> **Try it**:
Can you reproduce every line of the records below, character for character and in the same order?

> **Information given**:
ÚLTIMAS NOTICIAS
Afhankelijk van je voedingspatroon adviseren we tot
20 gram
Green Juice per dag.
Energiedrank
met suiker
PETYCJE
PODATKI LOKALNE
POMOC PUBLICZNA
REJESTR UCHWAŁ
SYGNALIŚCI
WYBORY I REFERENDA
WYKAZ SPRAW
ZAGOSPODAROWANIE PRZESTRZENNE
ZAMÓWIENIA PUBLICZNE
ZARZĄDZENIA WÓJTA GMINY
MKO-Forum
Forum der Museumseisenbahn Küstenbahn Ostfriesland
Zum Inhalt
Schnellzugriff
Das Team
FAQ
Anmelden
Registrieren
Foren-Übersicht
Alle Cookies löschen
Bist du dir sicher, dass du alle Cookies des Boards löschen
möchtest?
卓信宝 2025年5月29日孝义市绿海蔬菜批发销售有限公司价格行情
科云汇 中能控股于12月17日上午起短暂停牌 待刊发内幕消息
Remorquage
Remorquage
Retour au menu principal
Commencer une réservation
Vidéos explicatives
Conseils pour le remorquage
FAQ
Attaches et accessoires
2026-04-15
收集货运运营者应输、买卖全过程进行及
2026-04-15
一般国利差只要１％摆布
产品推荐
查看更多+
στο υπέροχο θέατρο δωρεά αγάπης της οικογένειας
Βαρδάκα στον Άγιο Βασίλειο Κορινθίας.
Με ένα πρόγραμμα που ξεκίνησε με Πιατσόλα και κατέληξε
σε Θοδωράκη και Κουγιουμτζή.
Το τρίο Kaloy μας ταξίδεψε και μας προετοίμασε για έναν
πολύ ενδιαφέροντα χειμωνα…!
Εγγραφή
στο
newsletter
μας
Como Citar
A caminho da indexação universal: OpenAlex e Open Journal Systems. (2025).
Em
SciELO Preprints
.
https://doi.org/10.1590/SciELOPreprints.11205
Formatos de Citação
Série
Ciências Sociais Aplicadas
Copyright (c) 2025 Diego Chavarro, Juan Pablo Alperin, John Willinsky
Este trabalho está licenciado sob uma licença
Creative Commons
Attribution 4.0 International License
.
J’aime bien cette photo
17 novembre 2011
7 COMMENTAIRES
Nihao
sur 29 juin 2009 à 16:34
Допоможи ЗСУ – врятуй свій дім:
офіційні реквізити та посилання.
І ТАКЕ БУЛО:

> **Output for this task**:
ÚLTIMAS NOTICIAS
Afhankelijk van je voedingspatroon adviseren we tot
20 gram
Green Juice per dag.
Energiedrank
met suiker
PETYCJE
PODATKI LOKALNE
POMOC PUBLICZNA
REJESTR UCHWAŁ
SYGNALIŚCI
WYBORY I REFERENDA
WYKAZ SPRAW
ZAGOSPODAROWANIE PRZESTRZENNE
ZAMÓWIENIA PUBLICZNE
ZARZĄDZENIA WÓJTA GMINY
MKO-Forum
Forum der Museumseisenbahn Küstenbahn Ostfriesland
Zum Inhalt
Schnellzugriff
Das Team
FAQ
Anmelden
Registrieren
Foren-Übersicht
Alle Cookies löschen
Bist du dir sicher, dass du alle Cookies des Boards löschen
möchtest?
卓信宝 2025年5月29日孝义市绿海蔬菜批发销售有限公司价格行情
科云汇 中能控股于12月17日上午起短暂停牌 待刊发内幕消息
Remorquage
Remorquage
Retour au menu principal
Commencer une réservation
Vidéos explicatives
Conseils pour le remorquage
FAQ
Attaches et accessoires
2026-04-15
收集货运运营者应输、买卖全过程进行及
2026-04-15
一般国利差只要１％摆布
产品推荐
查看更多+
στο υπέροχο θέατρο δωρεά αγάπης της οικογένειας
Βαρδάκα στον Άγιο Βασίλειο Κορινθίας.
Με ένα πρόγραμμα που ξεκίνησε με Πιατσόλα και κατέληξε
σε Θοδωράκη και Κουγιουμτζή.
Το τρίο Kaloy μας ταξίδεψε και μας προετοίμασε για έναν
πολύ ενδιαφέροντα χειμωνα…!
Εγγραφή
στο
newsletter
μας
Como Citar
A caminho da indexação universal: OpenAlex e Open Journal Systems. (2025).
Em
SciELO Preprints
.
https://doi.org/10.1590/SciELOPreprints.11205
Formatos de Citação
Série
Ciências Sociais Aplicadas
Copyright (c) 2025 Diego Chavarro, Juan Pablo Alperin, John Willinsky
Este trabalho está licenciado sob uma licença
Creative Commons
Attribution 4.0 International License
.
J’aime bien cette photo
17 novembre 2011
7 COMMENTAIRES
Nihao
sur 29 juin 2009 à 16:34
Допоможи ЗСУ – врятуй свій дім:
офіційні реквізити та посилання.
І ТАКЕ БУЛО:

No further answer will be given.